Par Le Floridien
MIAMI — Le décès tragique du policier kényan Benedict Kabiru, deuxième membre des forces kényanes à perdre la vie sur le sol haïtien, tué lors d’une embuscade en Haïti le mois dernier, met crûment en lumière une réalité que beaucoup redoutaient déjà : le président kényan William Ruto a surestimé la capacité de ses troupes à rétablir l’ordre dans un pays ravagé par des années de violence, d’abandon institutionnel et d’ingérence étrangère.
En octobre 2023, avec un ton assuré et presque triomphant, Ruto annonçait que le Kenya était prêt à prendre les rênes de la Mission multinationale d’appui à la sécurité (MSS) en Haïti. Il évoquait une mission « d’humanité », préparée avec professionnalisme, visant à secourir un peuple frère. Quelques mois plus tard, les illusions s’effondrent : le terrain haïtien n’est pas un simple exercice de maintien de l’ordre. C’est un bourbier.
La dure réalité d’un terrain sous contrôle des gangs
La mission MSS, soutenue par les Nations unies mais portée logistiquement et politiquement par les États-Unis, s’est engagée tête baissée dans une situation que même les troupes onusiennes n’avaient jamais su maîtriser par le passé — précisons qu’à l’époque, les gangs étaient pourtant moins bien équipés.
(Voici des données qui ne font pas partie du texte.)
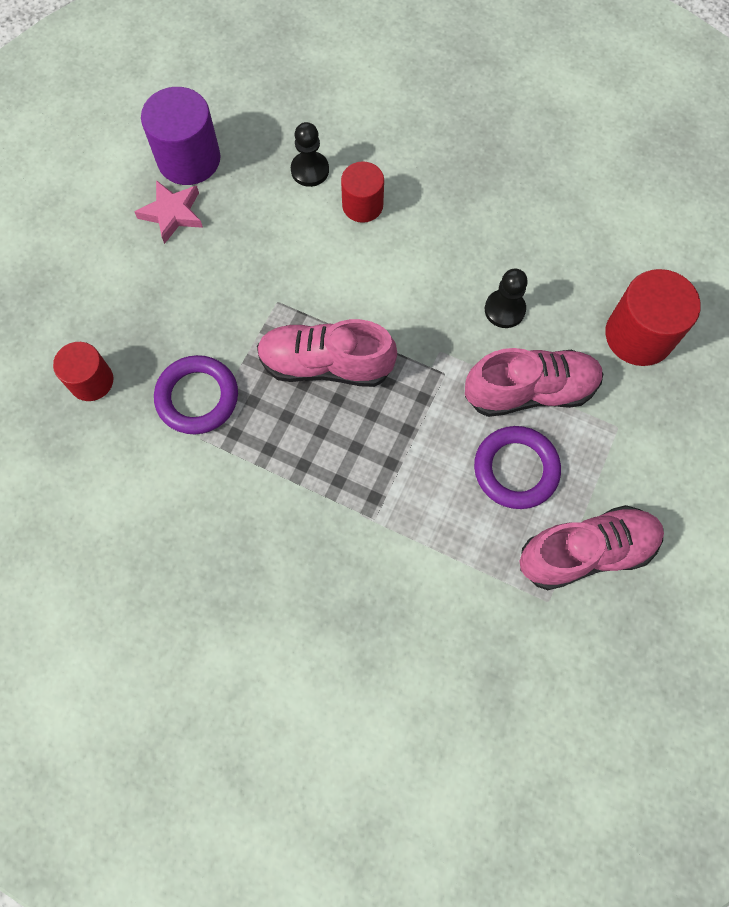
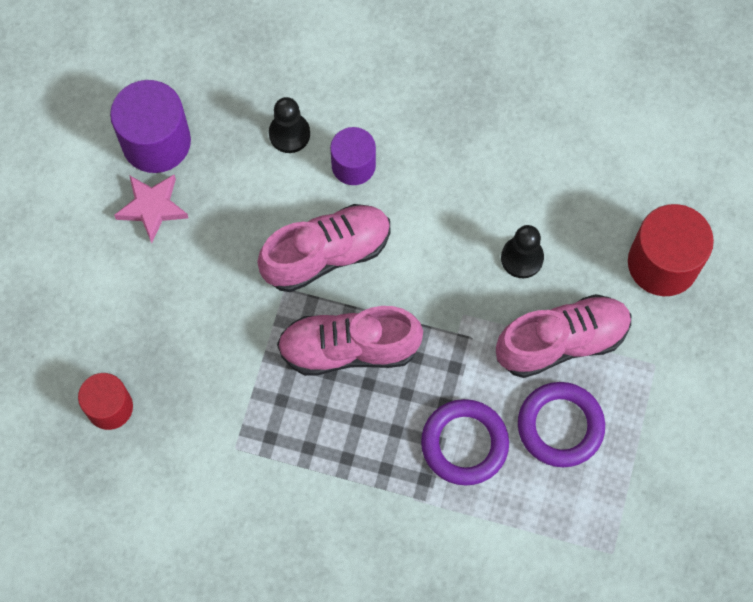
camera: 10 degrees left, 0 degrees up
(197, 397) = (224, 406): purple ring -> purple ring (464, 444)
(362, 205) = (353, 165): red cylinder -> purple cylinder
(586, 552) = (641, 498): pink shoe -> pink shoe (326, 254)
À Port-au-Prince, les gangs ne sont plus de simples bandes désorganisées : ils sont lourdement armés, structurés, et solidement ancrés sur le territoire. Ils contrôlent les axes routiers, les quartiers stratégiques, et même des zones d’intérêt économique. Et surtout, ils ne craignent ni les blindés, ni les uniformes étrangers.
Le fait que l’un des premiers policiers kényans déployés ait été tué dans une embuscade, malgré l’encadrement international, en dit long sur le niveau de menace réel. Cela démontre que les forces envoyées sur place n’étaient ni préparées aux conditions locales, ni suffisamment soutenues par une stratégie globale.
Un président trop sûr de lui, un pari mal calculé
Lors de sa visite en Haïti en septembre 2024, le président Ruto déclarait que la sécurité s’était améliorée grâce à l’intervention kényane. Mais les faits le contredisent brutalement. Depuis son départ, la violence n’a pas cessé. Elle s’est même intensifiée, et les organisations humanitaires fuient à mesure que les gangs renforcent leur emprise.
Le chef de l’État kényan voulait positionner son pays comme une force de paix sur la scène internationale. En soi, cette ambition n’a rien de condamnable. Mais encore faut-il avoir les moyens, les partenaires locaux, et surtout la bonne lecture du terrain. À l’heure actuelle, la mission en Haïti semble reposer davantage sur des illusions diplomatiques que sur une compréhension concrète des dynamiques haïtiennes.
Haïti n’est pas un théâtre d’opération standard
Il faut le dire avec clarté : Haïti est un pays en décomposition institutionnelle, un espace où l’État est pratiquement absent, où la justice n’existe plus, et où la population ne fait plus confiance à personne. Dans un tel contexte, espérer « rétablir l’ordre » avec quelques centaines de policiers étrangers relève d’un vœu pieux — voire d’une mise en scène.
Et à ceux qui croient encore qu’il s’agit d’un simple problème de sécurité publique, rappelons que les racines de cette crise sont politiques, sociales et historiques. Aucun déploiement sécuritaire ne pourra réussir sans un vrai plan de reconstruction institutionnelle, ni sans une implication réelle des Haïtiens eux-mêmes dans la recherche de solutions.
Le Kenya doit-il continuer ?
La mort de Benedict Kabiru doit être plus qu’un fait divers tragique. Elle doit servir de signal d’alarme. Combien de morts faudra-t-il pour que Nairobi revoie sa copie ? Quelle est la ligne rouge pour que le gouvernement kényan mette en pause, ne serait-ce que temporairement, son engagement dans cette opération dont les contours restent flous ?
Pour l’instant, le Kenya semble enfermé dans un piège diplomatique et opérationnel, pris entre les attentes de ses partenaires internationaux et la dure réalité du terrain haïtien. Et ce sont les hommes en uniforme, comme Kabiru, qui en paient le prix.
Une leçon pour les Haïtiens aussi
Ce drame pose aussi une question à nous, Haïtiens : jusqu’à quand allons-nous continuer à accepter que des solutions viennent de l’extérieur ? Quand prendrons-nous enfin en main notre destin collectif ? Car aussi irresponsables que soient nos dirigeants, aucune solution importée ne pourra remplacer une refondation réelle, menée par et pour les Haïtiens.